* START *
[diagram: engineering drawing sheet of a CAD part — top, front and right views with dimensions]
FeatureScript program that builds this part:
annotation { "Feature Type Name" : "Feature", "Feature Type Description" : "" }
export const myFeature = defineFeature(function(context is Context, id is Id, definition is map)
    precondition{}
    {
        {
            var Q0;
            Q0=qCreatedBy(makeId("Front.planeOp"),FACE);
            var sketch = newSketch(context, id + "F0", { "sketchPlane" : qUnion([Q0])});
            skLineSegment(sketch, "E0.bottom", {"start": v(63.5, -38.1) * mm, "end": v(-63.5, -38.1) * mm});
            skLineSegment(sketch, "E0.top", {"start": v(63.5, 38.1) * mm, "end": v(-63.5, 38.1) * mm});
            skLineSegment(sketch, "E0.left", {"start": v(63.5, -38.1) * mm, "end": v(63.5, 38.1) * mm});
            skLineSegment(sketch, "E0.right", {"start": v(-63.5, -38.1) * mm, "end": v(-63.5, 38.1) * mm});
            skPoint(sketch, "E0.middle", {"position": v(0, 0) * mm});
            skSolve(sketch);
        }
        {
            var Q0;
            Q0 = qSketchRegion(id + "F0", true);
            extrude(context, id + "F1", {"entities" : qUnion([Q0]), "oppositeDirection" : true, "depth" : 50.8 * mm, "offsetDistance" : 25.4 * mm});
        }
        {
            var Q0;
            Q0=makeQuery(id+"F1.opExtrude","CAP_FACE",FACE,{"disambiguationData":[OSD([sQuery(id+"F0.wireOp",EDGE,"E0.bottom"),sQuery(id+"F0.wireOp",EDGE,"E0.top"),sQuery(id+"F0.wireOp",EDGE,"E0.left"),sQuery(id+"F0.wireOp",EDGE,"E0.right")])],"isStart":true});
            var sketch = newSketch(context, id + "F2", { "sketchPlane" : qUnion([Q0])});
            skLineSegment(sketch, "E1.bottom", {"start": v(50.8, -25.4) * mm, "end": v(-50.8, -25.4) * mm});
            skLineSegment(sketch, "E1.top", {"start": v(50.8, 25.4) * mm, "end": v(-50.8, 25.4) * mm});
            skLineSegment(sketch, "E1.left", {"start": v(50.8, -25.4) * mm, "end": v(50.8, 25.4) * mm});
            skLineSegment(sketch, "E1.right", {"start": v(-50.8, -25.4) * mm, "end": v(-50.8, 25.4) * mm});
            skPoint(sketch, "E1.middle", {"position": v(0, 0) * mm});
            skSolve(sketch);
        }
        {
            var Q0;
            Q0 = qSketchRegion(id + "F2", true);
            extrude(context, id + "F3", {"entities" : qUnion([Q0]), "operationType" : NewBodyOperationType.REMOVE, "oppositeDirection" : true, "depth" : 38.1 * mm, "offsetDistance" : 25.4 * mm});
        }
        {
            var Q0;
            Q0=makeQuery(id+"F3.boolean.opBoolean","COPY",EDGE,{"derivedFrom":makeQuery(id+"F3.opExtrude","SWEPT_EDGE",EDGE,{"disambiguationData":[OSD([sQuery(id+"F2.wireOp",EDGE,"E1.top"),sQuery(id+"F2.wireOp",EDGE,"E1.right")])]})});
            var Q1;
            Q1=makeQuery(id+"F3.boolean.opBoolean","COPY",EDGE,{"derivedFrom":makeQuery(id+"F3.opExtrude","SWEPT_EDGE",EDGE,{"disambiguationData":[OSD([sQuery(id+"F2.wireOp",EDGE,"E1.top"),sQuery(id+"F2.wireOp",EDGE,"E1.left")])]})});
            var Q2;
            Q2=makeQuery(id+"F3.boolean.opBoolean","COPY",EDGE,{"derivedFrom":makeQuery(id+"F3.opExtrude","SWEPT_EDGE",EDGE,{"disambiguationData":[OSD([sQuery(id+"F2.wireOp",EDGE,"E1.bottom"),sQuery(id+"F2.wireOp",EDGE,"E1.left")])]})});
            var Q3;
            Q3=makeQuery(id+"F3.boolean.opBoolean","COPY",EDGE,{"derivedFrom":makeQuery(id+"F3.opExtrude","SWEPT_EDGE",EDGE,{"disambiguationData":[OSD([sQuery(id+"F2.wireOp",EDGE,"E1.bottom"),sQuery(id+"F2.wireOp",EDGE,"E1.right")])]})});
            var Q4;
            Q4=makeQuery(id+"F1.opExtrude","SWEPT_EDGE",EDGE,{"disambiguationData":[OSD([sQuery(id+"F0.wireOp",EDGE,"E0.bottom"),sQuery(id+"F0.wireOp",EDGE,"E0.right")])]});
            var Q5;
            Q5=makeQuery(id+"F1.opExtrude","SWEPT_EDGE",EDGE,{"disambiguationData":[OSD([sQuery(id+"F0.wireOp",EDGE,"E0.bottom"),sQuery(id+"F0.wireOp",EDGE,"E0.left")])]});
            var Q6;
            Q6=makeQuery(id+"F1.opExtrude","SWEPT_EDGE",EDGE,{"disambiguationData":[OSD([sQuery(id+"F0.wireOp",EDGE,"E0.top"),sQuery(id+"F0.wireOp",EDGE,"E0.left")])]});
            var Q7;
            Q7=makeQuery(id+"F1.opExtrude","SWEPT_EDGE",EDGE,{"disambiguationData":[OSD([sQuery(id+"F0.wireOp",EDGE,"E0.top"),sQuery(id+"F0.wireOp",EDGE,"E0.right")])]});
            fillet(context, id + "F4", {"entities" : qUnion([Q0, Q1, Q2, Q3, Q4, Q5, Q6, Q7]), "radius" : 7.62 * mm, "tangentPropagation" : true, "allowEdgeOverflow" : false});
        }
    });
* END *
◆ **DIRECTIONS FOR THIS TASK**: Count the lines of the data above that contain the string "skPoint", where a match must have the same capitalization. Reply with the number alone.

◆ **TASK RESULT**: 2